Regarding the Bristol action, Anna did the maths: “That’s over 1-in-5 students following through on their threat to the university – to withhold rent for rooms in Bristol University’s halls of residence.
“Students signed up with the promise of something near-normal for their eagerly-awaited university experience. In reality, it has been anything but.”
Anna herself is in private rented accommodation and not ‘locked down’. She is still able to participate in the pared-back university experience, but has whole-heartedly thrown herself into this grassroots organisation.
“It happened really quickly.

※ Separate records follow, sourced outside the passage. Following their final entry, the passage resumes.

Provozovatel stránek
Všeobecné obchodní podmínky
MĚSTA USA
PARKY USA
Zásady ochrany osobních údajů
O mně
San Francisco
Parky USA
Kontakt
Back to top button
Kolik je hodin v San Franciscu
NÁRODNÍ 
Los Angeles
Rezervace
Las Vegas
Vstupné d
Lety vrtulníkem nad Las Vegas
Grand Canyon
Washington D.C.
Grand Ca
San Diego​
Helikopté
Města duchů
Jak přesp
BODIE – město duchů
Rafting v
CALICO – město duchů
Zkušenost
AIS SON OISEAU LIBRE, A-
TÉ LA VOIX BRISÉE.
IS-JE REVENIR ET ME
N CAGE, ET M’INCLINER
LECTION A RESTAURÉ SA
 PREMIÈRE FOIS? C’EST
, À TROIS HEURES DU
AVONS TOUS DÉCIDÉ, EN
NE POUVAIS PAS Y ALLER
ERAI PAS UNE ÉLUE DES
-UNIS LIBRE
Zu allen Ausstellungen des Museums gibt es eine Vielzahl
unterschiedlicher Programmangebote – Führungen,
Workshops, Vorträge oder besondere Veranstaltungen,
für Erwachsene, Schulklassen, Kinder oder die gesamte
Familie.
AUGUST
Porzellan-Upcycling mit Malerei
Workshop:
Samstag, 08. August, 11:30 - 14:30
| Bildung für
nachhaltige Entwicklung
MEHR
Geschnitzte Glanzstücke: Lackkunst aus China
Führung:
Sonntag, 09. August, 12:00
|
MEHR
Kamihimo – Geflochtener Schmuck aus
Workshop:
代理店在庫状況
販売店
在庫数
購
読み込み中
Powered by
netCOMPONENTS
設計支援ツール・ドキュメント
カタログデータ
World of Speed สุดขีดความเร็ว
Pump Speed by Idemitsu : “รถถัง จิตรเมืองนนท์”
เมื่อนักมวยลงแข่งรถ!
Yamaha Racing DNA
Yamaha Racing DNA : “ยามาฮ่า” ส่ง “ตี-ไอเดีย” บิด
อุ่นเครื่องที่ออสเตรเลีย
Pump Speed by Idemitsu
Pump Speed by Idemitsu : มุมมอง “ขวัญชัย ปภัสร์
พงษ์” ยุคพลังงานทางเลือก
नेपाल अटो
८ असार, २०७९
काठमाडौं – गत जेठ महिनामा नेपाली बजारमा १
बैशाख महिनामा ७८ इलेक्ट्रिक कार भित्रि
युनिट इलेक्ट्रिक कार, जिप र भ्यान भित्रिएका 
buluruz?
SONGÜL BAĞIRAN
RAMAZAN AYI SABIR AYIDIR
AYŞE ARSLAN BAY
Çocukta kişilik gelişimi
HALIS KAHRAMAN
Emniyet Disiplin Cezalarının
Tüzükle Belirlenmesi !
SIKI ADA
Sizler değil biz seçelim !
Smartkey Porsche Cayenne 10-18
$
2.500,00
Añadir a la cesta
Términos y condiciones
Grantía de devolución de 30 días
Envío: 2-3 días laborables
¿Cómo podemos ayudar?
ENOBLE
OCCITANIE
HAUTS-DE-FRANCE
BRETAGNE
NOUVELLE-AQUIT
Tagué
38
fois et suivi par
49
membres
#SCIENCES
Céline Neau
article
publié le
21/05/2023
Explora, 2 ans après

We started this just a few weeks ago, and within days it went beyond the targets we’d set ourselves. Exponential growth.
“Some of us were involved in the smaller rent strike before the summer holiday, demanding proportional rent-rebates after we’d been ordered to leave halls and go back home. We won that. It was a fair demand – as is this.”
Anna also emphasised the vital role of solidarity between students and workers. “We have supported university staff, supporting their campaigns earlier this year and last. And now they’re backing us.”
“If the university won’t meet our demands, we will spread the campaign,” Anna militantly promised. “Young people must not lose out because of the university’s greed to secure our fees, even when they could have seen this coming.”
Unite and fight!
Socialist Appeal and the Marxist Student Federation offer our full support to all students taking action against fees and rents.
The Bristol rent strikers have shown the way forward – we need grassroots organisation. Practically, this means:
- Organising teams to knock on every door in every hall, with leaflets providing agitation, analysis and advice.
- Collecting phone numbers and creating Whatsapp groups to organise, as was seen with community mutual aid networks set up at the start of the pandemic.
- Calling mass democratic meetings – block-by-block, hall-by-hall – either in person or online.
- Electing accountable representatives for each block and hall.
- Networking these groups together to coordinate rent strikes and other actions.
- Reaching out to university workers, and linking up with trade unions on campus, including academic staff in the UCU, security workers in Unite, and admin staff and cleaners in Unison.
With such democratic structures and organisation in place, staff and students would also be in a greatly strengthened position to wage a united struggle against the marketisation and profit-seeking that is eating away at higher education.
Successful rent strikes, therefore, could provide an enormous boost in the campaign against fees and cuts. We must be bold in our demands for free education. Students and workers: unite and fight!